A January Times article revealed that the CIA arranged and paid for the Djibouti government’s purchase of Pegasus in 2018 to assist its government in counter-terrorism operations, despite longstanding concerns about human rights abuses there.
Pegasus is a so-called zero-click hacking tool – it can remotely extract everything from the target’s cell phone, including photos, contacts, messages and video recordings, without the user needing to click a phishing link to gain remote access to Pegasus. It also turns phones into surveillance and covert recording devices, allowing the phone to spy on its owner.
NSO has sold Pegasus to dozens of countries that use spyware as part of investigations into terror networks, pedophile gangs and drug gangs. But it has also been abused by authoritarian and democratic governments to spy on journalists, human rights activists and political dissidents.
On Tuesday, the head of the Spanish intelligence agency overthrown After recent revelations by Spanish authorities that they were both the victims of the Pegasus spyware deployed.
The dismissal of official Paz Esteban comes days after the Spanish government announced that the mobile phones of top Spanish officials, including Prime Minister Pedro Sánchez and Defense Minister Margarita Robles, were hacked by Pegasus last year. It has also recently emerged that the Spanish government has used Pegasus to hack into the cell phones of Catalan separatist politicians.
Israel used the tool as a bargaining chip in diplomatic negotiations, particularly in secret negotiations that led to the so-called Abraham Accords that normalized relations between Israel and many of its historic Arab adversaries.

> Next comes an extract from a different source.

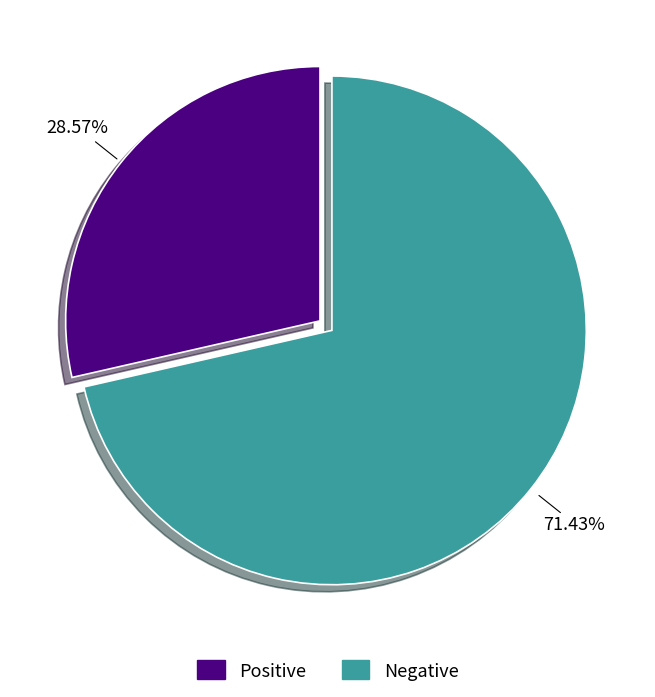

Rank the categories by value from lowest to highest.

Positive, Negative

In November, the Biden administration put NSO and another Israeli firm in a deal. “black list” of companies They are prohibited from doing business with American companies. The Commerce Department said the companies’ spyware tools “allow foreign governments to carry out transnational repression, the practice of authoritarian governments targeting dissidents, journalists and activists outside their sovereign borders to silence dissent.”
Mark Mazetti reported from Washington and Ron Bergman from Tel Aviv.